After graduation from the Parish school, Anna helped her father in his printing business for two years and then worked another two years for the Metropolitan Life Insurance Company. Her gift for working with finances, her speed, accuracy and phenomenal memory all indicated her special abilities which seemed to set a pattern for her future work. Recently, Sister laughingly shared a story on herself, saying how she learned about finances rather early in her life. As a young child, she recalled, whenever her mother went to the bakery to buy bread or sweet rolls, Anna went with her. At the store her mother never used money to buy but always said “Charge it.” Anna thought, we must be rich! later in second grade, Anna decided to have a party with her classmates at school. She went to the bakery and chose many cream-filled sweet rolls, glazed doughnuts and said to the man, “Please charge it.” Needless to say, she and her mother had a long talk about finances.
On September 24, 1922, with the encouragement of her Parish priest, Anna applied to the newly-formed Maryknoll Sisters, then known as “Teresians.” As a novice and for a year after her First Profession on April 30, 1925, Sister Jerome worked in the Recording Department of the Maryknoll Fathers. Her business experience made her a valuable addition to the small office staff. On one occasion, she remarked to Mother Mary Joseph, “…but I came here to go to the missions.” To which Mother replied in a phrase that is strikingly modern, “My dear, we are all in mission.” It was in this spirit then that Sister Jerome could say after many years working in an office, “It doesn’t matter what we do so much as why we do it.”
In 1926, Sister was assigned to our Home for Children in Seattle. For the next five years she took care of the ill children of Japanese parents. This time was one of the greatest joys of her life. She sometimes sought advice from her own mother back in the Bronx, as the children she fed and cared for and watched over were as young as fourteen months. It was in Seattle that Sister made her Final Vows on April 30, 1928.
Later, working at the Venard Junior Seminary near Scranton, Pennsylvania, where she continued her studies, Sister welcomed the news that her Brother, Gervis, had become interested in Maryknoll. He entered the Seminary and after ordination was missioned to Korea.
Physical pain played a large part in Sister Jerome’s life due to a back injury suffered in her youth. In spite of a series of operations, this could never be remedied. Sister’s only comment was, “Since the doctor says I’ll always have pain, why trouble myself thinking about it.”
Sister Jerome’s longest assignment began in 1934 when she returned to the Maryknoll Fathers’ Records Department where she worked for the next 50 years. In 1971 as Records Department Supervisor, Sister gave a talk to the Maryknoll Fathers Promotion Directors at their Western Area Meeting. It was clear, challenging and thorough. During it she said, “Even in St. Paul’s time there was a great need for ‘Collections’. He called it a ‘work of mercy’ and wrote to the Corinthians that he was sending Titus to them in order to accept the generous offerings intended for the people in Jerusalem who were in great need.” She was always proud to be associated with this Development work which she felt was a vital need of the Society.
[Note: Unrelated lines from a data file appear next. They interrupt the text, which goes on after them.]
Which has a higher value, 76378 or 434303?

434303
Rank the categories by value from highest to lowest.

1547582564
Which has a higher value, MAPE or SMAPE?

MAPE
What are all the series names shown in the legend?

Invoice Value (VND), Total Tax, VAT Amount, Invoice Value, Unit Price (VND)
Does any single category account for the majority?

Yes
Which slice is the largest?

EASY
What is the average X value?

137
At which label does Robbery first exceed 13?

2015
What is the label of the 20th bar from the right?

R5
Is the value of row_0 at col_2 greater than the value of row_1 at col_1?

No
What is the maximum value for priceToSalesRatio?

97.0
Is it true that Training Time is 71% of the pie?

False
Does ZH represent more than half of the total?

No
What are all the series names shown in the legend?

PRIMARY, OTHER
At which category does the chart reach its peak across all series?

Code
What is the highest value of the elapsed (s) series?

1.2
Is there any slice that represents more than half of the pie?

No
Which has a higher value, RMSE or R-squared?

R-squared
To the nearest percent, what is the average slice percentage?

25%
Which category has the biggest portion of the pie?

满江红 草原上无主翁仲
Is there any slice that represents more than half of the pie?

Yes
Even after Sister’s recuperation from surgery in 1984, she continued to work part-time on a consultative basis for the Maryknoll Fathers.
Sister Jerome’s great love of the contemplative life was evidenced in her own life of “silent service.” It was this life of such service which helped make possible the spread of the Catholic mission spirit in the United States.
We know that Sister is now a strong advocate for Maryknoll and for her devoted family. We wish to extend our sympathy to Sister’s family and friends. We are grateful to our Maryknoll Fathers who worked with Sister over these many years for joining Father Gervis in celebrating with us this Liturgy of Resurrection to New Life of our Sister Jerome.